Monday, August 29, 2011

A Yellow Gown At The Met

On our recent journey to New York, Mrs S. and I were lucky to see this portrait in person in the American Wing in the Metropolitan Museum of Art.  Another good choice for young matrons and maidens as well to look to for their own reproductions!  Wearing a simple taffeta gown, this portrait of Margaret Strahan, was painted in 1771.  Her yellow silk gown closes in front with a compere stomacher.  Pinked self fabric trim twists and turns up the robings of her gown, simple but effective, providing a textural and 3 dimensional appearance so important to 18th century gowns.   This is not an expensive fabric, this gown can be reasonably reproduced by any re-enactor or costumer.

This closeup of the compere shows the small self fabric covered buttons that appear to be functional, not decorative and the two rows of pleated trim on either side of the buttons.  Neither difficult to do or expensive, no additonal purchase for trim.

Simple sleeve flounces and we can see the edges are pinked.  Two flounces and whitework sleeve ruffles set off the yellow of the gown and yet are simple in their embroidery design, something more easily duplicated than a complex embroidery design like Dresden work. 

This closeup of the pearl necklace shows us  six small pearl strands, with one giant strand of pearls, faux of course!  What a nice detail to incorporate into a necklace!   Faux pearls are a dime a dozen (literally) at rummage sales and yard sales, this would not cost a fortune to do.   If you look at the full portrait you can see the ribbon ties at the back of her neck securing the necklace.

 This last detail combines two elements.  First the gathered and pinked trim, gently flows up the robing.  Note that it does not match the pleated design on the compere, but the twisting on the robing is a nice balance to the geometric pleating on the compere.  This is also a good closeup of her neck thing.  It is obviously fine muslin or linen, with a series of box pleats providing the shaping as it goes around the neck.  It is not a handkerchief per se, but does the work of one, filling in the low neckline of the gown.  Could this be a tippet sighting?  Don't know! 

Please go to the museum site and look closely using the zoom feature.  Look especially at her hair ornaments, they almost look like enamel work to me.  Other opines welcome!

Mrs. Peabody


  1. This gown is absolutely fabulous.
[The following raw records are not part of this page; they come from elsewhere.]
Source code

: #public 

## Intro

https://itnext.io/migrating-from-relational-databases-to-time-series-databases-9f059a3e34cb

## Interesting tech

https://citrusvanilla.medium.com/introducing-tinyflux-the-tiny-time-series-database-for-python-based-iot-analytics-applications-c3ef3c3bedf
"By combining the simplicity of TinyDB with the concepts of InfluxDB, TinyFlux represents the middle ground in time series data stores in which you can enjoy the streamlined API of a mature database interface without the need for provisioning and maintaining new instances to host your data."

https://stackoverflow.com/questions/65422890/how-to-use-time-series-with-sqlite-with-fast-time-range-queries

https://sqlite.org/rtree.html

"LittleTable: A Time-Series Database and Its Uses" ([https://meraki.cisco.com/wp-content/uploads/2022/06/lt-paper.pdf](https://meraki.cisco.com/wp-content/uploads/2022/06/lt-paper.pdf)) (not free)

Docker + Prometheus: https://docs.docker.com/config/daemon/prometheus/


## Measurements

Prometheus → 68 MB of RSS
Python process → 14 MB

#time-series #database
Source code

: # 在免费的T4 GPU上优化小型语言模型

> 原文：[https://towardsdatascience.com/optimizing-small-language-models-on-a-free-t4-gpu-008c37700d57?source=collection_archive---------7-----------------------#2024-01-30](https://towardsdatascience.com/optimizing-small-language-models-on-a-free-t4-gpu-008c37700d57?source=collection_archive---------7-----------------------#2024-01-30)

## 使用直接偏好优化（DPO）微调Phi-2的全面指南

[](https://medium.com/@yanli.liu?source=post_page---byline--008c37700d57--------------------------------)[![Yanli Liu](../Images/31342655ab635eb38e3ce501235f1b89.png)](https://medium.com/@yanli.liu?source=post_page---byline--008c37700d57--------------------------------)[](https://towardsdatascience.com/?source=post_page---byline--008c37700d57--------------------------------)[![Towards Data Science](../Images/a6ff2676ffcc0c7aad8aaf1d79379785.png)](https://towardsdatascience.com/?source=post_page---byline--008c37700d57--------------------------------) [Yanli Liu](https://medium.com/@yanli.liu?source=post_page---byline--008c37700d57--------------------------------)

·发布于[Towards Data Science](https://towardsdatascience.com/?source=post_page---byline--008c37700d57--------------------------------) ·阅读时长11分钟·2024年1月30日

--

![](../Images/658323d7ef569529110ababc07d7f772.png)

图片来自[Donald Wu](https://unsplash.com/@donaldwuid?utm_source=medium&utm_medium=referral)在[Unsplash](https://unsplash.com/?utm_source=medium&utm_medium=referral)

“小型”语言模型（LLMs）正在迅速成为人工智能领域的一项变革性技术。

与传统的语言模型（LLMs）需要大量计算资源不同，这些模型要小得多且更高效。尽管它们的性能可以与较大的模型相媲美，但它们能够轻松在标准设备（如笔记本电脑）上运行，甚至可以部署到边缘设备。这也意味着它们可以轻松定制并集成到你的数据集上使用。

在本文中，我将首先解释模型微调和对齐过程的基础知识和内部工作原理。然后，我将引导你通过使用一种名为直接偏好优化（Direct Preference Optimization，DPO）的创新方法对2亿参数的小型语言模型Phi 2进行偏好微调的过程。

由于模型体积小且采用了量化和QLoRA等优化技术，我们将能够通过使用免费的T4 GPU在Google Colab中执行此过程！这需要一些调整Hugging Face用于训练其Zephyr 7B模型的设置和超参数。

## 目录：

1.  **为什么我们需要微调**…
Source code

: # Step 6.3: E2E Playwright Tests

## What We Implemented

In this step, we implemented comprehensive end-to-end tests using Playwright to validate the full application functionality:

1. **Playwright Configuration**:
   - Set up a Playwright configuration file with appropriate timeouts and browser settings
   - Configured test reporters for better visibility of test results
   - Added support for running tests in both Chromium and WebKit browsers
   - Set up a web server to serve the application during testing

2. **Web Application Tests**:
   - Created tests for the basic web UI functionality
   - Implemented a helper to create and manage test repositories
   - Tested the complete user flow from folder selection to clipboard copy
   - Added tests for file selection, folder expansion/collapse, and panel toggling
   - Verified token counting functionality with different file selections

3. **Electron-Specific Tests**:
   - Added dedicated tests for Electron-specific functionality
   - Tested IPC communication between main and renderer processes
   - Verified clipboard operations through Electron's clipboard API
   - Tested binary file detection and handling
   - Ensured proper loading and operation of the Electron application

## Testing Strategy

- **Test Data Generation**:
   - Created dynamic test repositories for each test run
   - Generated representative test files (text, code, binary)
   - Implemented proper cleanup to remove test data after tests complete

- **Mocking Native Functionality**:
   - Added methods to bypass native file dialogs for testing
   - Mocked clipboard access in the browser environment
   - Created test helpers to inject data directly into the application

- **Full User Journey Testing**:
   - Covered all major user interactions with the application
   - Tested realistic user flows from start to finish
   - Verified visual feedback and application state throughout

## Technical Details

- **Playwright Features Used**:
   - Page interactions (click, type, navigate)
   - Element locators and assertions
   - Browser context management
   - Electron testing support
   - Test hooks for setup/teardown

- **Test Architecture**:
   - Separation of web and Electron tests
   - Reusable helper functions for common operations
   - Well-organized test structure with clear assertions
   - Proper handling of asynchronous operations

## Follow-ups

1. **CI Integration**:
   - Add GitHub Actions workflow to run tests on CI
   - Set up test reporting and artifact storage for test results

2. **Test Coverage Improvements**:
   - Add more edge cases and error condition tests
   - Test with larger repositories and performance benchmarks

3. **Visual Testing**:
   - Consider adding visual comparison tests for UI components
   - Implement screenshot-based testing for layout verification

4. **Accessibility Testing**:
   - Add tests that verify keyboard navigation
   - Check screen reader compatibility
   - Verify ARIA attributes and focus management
Although yellow is not a colour I can pull off, I think this would be interesting to try patterning. I am particularly fond of the small details that set this gown apart (and you so wonderfully pointed out.) I was wondering if those smaller pearls might actually be a single strand looped around the neck. They do not sit perfectly as one would expect of a series of strands to do. Also, I am curious how one would go about pinking the fabric. I love the look, but cannot figure out how to reproduce it. Thank-you for pointing me to this wonderful portrait.

  2. Helen, pinking tools used to be available online, but the craftsman who made them is out of business. You can still pick them up on ebay from time to time. Basically the tool is set on the fabric and a mallet is used to pound the edge of the tool into the fabric, creating the pinks. Modern rotary cutters can be an option, but the pinks are not as fine.